Action item –
Write the entries again exactly, with no line missing.

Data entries
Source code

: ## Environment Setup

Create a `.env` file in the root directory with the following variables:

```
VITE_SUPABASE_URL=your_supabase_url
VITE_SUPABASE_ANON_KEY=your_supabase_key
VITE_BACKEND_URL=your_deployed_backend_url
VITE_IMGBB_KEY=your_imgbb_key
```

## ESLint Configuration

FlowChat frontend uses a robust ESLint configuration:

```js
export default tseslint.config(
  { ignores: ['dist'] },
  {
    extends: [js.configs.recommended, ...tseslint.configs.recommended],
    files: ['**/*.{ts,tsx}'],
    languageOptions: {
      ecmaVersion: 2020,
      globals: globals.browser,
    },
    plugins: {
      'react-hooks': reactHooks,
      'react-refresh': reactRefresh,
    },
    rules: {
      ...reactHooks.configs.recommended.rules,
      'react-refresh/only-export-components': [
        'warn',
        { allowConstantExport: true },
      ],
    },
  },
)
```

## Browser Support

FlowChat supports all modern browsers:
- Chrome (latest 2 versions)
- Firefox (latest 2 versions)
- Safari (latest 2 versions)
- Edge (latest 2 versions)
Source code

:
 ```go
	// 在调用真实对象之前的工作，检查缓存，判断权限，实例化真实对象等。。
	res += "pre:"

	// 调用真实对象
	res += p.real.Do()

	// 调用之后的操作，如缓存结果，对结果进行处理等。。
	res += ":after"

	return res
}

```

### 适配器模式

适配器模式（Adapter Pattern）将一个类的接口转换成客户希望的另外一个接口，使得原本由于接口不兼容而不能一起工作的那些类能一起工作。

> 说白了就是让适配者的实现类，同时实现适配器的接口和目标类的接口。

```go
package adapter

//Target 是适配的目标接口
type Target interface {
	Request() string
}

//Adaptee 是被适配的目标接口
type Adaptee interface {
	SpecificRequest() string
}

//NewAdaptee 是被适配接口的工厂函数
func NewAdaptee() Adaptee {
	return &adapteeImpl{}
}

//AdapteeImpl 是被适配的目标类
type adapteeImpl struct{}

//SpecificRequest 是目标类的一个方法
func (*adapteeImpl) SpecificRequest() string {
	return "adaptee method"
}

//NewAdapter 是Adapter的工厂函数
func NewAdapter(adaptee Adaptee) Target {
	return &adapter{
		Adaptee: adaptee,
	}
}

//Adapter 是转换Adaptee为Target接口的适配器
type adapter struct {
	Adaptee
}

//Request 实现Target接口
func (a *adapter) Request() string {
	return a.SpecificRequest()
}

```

Expected output –
Source code

: ## Environment Setup

Create a `.env` file in the root directory with the following variables:

```
VITE_SUPABASE_URL=your_supabase_url
VITE_SUPABASE_ANON_KEY=your_supabase_key
VITE_BACKEND_URL=your_deployed_backend_url
VITE_IMGBB_KEY=your_imgbb_key
```

## ESLint Configuration

FlowChat frontend uses a robust ESLint configuration:

```js
export default tseslint.config(
  { ignores: ['dist'] },
  {
    extends: [js.configs.recommended, ...tseslint.configs.recommended],
    files: ['**/*.{ts,tsx}'],
    languageOptions: {
      ecmaVersion: 2020,
      globals: globals.browser,
    },
    plugins: {
      'react-hooks': reactHooks,
      'react-refresh': reactRefresh,
    },
    rules: {
      ...reactHooks.configs.recommended.rules,
      'react-refresh/only-export-components': [
        'warn',
        { allowConstantExport: true },
      ],
    },
  },
)
```

## Browser Support

FlowChat supports all modern browsers:
- Chrome (latest 2 versions)
- Firefox (latest 2 versions)
- Safari (latest 2 versions)
- Edge (latest 2 versions)
Source code

:
 ```go
	// 在调用真实对象之前的工作，检查缓存，判断权限，实例化真实对象等。。
	res += "pre:"

	// 调用真实对象
	res += p.real.Do()

	// 调用之后的操作，如缓存结果，对结果进行处理等。。
	res += ":after"

	return res
}

```

### 适配器模式

适配器模式（Adapter Pattern）将一个类的接口转换成客户希望的另外一个接口，使得原本由于接口不兼容而不能一起工作的那些类能一起工作。

> 说白了就是让适配者的实现类，同时实现适配器的接口和目标类的接口。

```go
package adapter

//Target 是适配的目标接口
type Target interface {
	Request() string
}

//Adaptee 是被适配的目标接口
type Adaptee interface {
	SpecificRequest() string
}

//NewAdaptee 是被适配接口的工厂函数
func NewAdaptee() Adaptee {
	return &adapteeImpl{}
}

//AdapteeImpl 是被适配的目标类
type adapteeImpl struct{}

//SpecificRequest 是目标类的一个方法
func (*adapteeImpl) SpecificRequest() string {
	return "adaptee method"
}

//NewAdapter 是Adapter的工厂函数
func NewAdapter(adaptee Adaptee) Target {
	return &adapter{
		Adaptee: adaptee,
	}
}

//Adapter 是转换Adaptee为Target接口的适配器
type adapter struct {
	Adaptee
}

//Request 实现Target接口
func (a *adapter) Request() string {
	return a.SpecificRequest()
}

```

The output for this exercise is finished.